**What is being asked:** Repeat verbatim, and only, the lines of the data below, beginning at the line that contains "right wrist: (270, 169, 1)" and stopping after the line that contains "right wrist: (415, 205, 13)".

──────────────────────────────

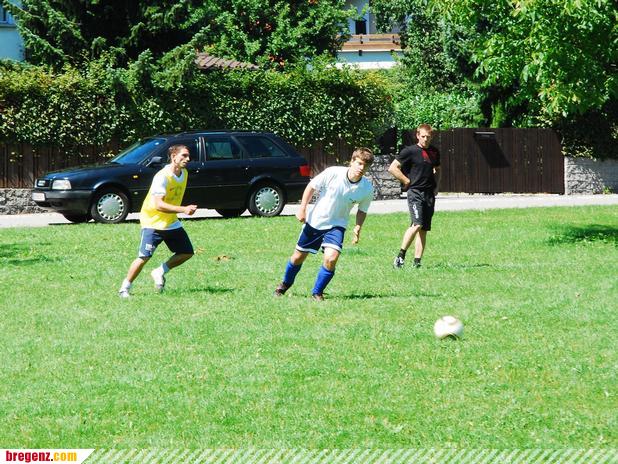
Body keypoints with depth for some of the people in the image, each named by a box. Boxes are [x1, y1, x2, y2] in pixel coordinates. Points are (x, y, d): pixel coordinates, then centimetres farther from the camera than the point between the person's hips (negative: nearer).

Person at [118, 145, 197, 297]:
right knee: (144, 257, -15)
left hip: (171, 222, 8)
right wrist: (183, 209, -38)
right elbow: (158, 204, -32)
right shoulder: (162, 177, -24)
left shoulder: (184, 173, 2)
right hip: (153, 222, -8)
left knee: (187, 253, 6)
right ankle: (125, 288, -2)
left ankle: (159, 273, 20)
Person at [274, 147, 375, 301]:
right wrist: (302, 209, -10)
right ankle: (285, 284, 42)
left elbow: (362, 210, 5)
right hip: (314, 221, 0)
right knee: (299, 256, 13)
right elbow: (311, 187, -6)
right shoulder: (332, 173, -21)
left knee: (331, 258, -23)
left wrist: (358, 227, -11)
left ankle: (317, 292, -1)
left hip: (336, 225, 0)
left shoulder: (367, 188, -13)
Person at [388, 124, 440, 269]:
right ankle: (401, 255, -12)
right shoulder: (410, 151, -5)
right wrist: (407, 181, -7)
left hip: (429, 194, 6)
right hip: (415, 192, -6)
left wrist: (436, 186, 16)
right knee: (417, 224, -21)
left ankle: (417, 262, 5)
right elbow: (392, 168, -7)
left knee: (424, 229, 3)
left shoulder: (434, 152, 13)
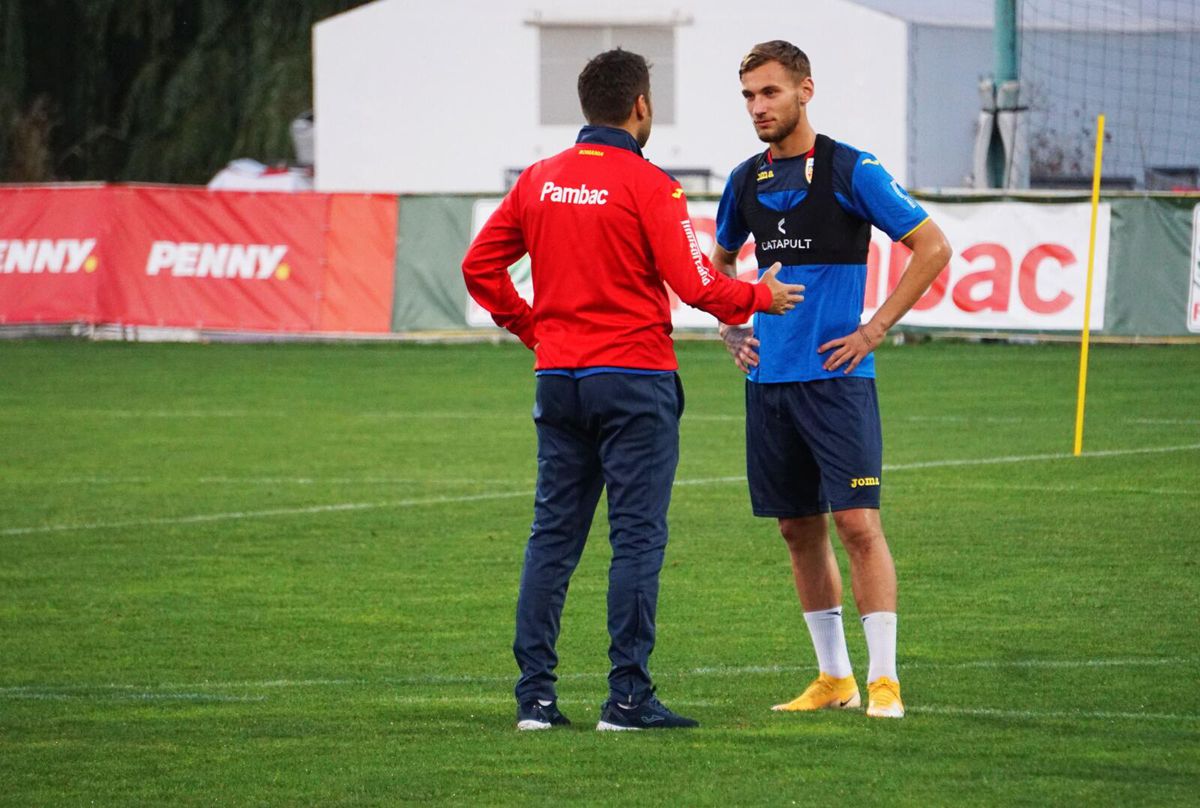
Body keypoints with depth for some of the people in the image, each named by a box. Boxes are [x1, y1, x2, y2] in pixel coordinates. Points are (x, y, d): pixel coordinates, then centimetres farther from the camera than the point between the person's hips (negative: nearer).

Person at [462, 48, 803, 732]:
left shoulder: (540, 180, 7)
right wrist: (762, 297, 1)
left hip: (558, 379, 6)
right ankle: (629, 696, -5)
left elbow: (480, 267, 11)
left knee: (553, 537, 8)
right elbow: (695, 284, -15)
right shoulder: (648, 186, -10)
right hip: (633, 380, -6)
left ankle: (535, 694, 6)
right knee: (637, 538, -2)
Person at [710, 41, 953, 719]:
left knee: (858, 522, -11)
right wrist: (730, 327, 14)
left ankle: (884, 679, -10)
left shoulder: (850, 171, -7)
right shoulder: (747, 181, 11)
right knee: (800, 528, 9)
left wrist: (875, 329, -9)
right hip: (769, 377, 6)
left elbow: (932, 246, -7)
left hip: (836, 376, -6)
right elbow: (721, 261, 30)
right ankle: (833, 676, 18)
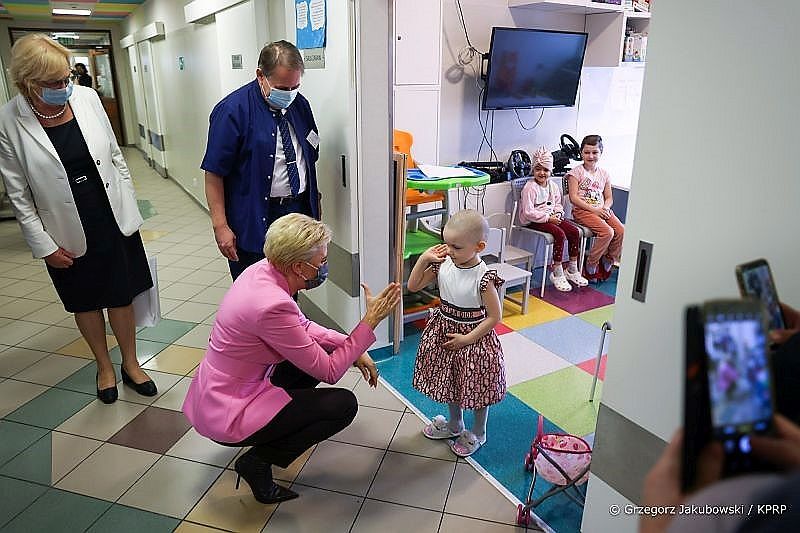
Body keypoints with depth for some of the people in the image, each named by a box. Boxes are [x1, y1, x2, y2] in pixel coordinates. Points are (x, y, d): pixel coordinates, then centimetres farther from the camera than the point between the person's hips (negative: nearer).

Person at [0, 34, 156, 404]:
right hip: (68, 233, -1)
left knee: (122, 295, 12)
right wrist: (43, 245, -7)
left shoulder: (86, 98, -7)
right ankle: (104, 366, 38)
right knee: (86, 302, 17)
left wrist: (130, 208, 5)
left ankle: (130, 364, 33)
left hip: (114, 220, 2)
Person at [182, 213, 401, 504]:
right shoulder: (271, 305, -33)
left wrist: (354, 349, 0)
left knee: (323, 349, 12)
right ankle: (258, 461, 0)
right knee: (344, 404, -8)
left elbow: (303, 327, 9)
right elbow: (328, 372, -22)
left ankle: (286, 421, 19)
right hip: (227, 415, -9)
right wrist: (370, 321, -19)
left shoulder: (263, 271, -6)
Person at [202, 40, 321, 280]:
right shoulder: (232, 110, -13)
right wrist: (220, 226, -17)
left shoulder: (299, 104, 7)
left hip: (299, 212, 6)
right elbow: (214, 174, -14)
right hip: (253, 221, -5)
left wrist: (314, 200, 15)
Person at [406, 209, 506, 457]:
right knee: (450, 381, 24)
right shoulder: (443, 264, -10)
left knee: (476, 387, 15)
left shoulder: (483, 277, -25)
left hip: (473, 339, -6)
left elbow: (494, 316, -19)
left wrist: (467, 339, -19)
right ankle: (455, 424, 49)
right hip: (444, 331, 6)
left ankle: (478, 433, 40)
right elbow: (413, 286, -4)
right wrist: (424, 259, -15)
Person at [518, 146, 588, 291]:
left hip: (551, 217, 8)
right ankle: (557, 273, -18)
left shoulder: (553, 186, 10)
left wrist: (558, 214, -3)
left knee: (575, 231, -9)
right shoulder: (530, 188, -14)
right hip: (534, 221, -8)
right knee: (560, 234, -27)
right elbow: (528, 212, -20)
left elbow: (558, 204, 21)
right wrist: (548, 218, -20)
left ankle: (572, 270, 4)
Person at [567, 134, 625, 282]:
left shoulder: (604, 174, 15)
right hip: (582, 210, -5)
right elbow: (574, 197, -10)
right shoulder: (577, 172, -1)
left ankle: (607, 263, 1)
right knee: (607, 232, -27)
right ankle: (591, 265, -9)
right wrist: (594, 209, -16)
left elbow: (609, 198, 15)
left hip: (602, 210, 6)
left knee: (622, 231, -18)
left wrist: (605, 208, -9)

──────────────────────────────

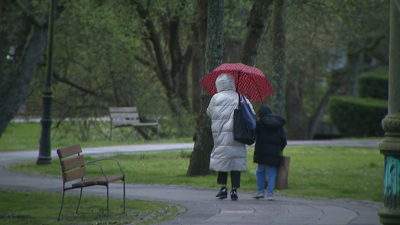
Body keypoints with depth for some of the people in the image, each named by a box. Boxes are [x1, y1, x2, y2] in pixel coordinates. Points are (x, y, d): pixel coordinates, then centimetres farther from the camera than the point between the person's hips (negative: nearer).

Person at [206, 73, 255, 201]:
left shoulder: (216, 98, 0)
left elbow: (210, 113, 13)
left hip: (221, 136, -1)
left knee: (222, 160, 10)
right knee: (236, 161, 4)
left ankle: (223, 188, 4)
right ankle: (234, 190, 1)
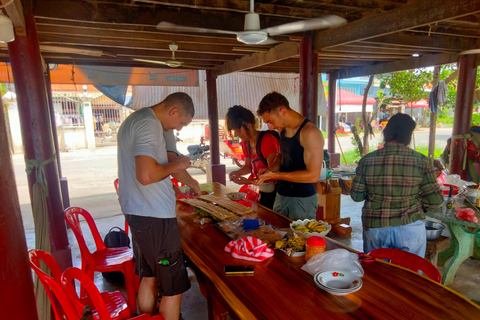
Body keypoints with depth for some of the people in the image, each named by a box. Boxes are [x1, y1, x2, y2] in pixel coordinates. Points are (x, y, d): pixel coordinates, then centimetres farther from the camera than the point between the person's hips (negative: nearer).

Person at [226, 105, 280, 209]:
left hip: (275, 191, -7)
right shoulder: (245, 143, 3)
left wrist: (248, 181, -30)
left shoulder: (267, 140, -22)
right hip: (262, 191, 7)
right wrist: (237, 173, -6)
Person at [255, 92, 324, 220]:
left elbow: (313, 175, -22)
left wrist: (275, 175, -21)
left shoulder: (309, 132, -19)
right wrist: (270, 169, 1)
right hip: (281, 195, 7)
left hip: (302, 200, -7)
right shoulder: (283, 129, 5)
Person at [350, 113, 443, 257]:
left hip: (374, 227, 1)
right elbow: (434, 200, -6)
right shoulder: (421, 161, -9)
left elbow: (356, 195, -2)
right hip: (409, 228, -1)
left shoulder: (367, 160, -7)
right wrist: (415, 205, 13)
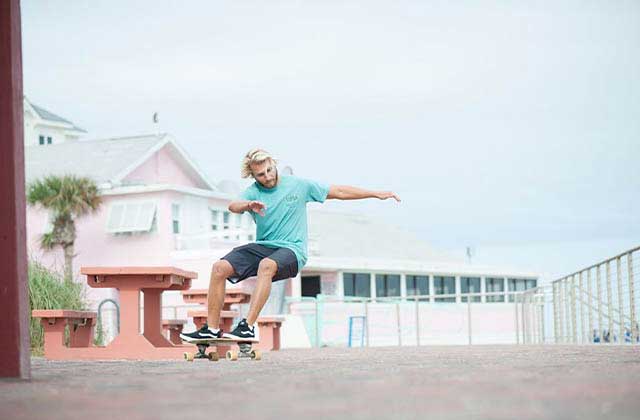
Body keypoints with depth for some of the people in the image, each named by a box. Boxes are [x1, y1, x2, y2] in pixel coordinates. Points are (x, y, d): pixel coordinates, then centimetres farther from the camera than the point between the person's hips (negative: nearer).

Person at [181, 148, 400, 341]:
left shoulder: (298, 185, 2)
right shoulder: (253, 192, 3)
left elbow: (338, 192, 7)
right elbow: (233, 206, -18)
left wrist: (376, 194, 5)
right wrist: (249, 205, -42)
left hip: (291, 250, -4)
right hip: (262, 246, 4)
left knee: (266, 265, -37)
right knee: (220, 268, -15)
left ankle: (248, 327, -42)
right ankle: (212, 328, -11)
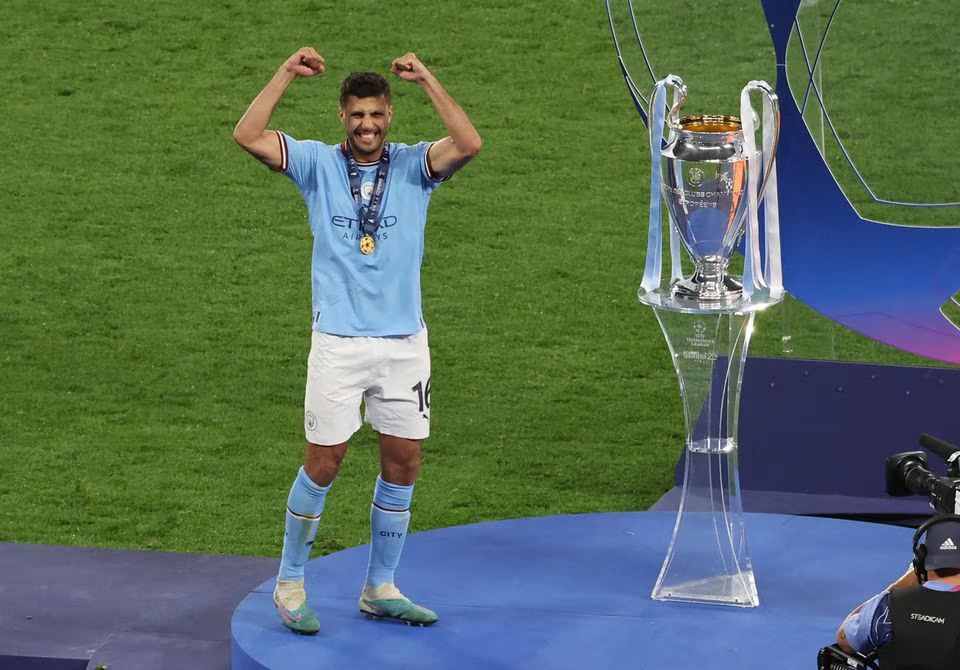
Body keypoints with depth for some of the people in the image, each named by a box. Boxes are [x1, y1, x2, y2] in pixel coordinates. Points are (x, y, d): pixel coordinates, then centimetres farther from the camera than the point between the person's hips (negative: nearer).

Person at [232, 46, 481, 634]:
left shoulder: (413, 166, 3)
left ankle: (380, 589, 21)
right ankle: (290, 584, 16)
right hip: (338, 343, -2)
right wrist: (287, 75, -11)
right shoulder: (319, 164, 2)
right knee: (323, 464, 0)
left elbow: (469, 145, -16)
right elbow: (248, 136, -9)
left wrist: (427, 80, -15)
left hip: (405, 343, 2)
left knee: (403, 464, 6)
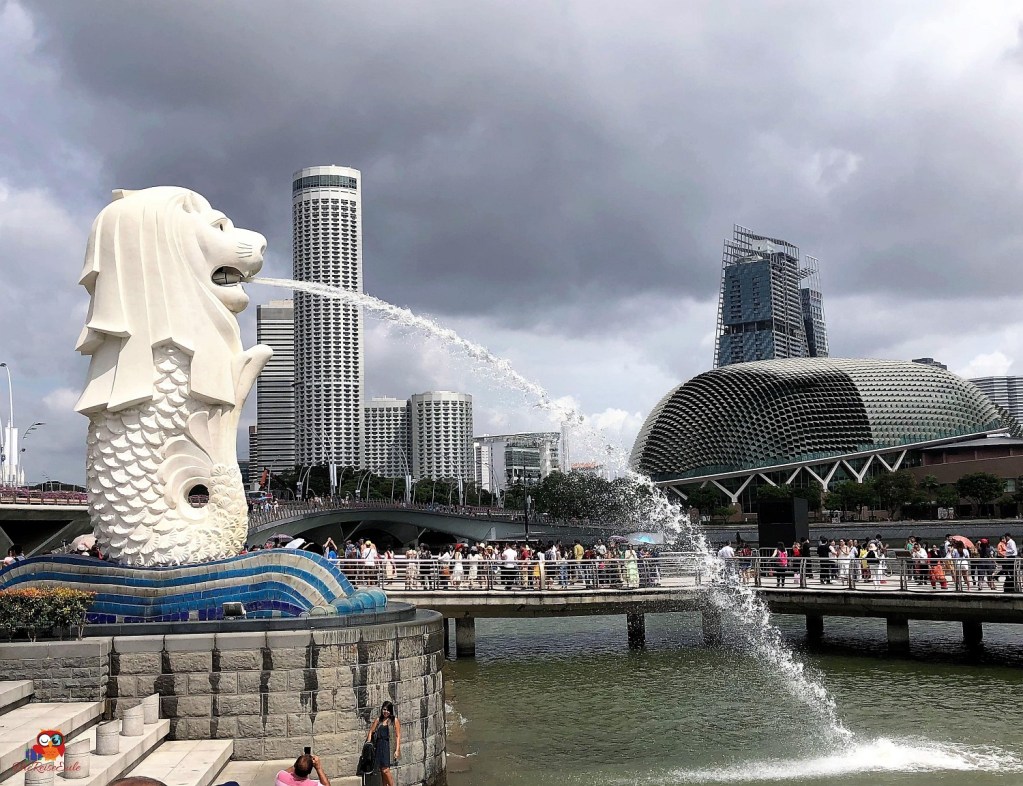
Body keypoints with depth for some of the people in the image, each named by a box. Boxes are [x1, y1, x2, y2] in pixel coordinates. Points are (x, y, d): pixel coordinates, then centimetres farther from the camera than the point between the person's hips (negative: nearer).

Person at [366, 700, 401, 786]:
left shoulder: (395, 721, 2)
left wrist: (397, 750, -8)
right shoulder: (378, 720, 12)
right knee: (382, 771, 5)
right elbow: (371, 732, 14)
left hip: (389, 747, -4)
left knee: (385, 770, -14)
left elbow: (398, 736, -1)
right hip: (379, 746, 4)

──────────────────────────────

**Result of the exercise:**
right wrist: (270, 169, 1)
right hip: (281, 195, 7)
left hip: (302, 200, -7)
right shoulder: (283, 129, 5)
Person at [350, 113, 443, 257]:
left hip: (374, 227, 1)
right elbow: (434, 200, -6)
right shoulder: (421, 161, -9)
left elbow: (356, 195, -2)
right hip: (409, 228, -1)
left shoulder: (367, 160, -7)
right wrist: (415, 205, 13)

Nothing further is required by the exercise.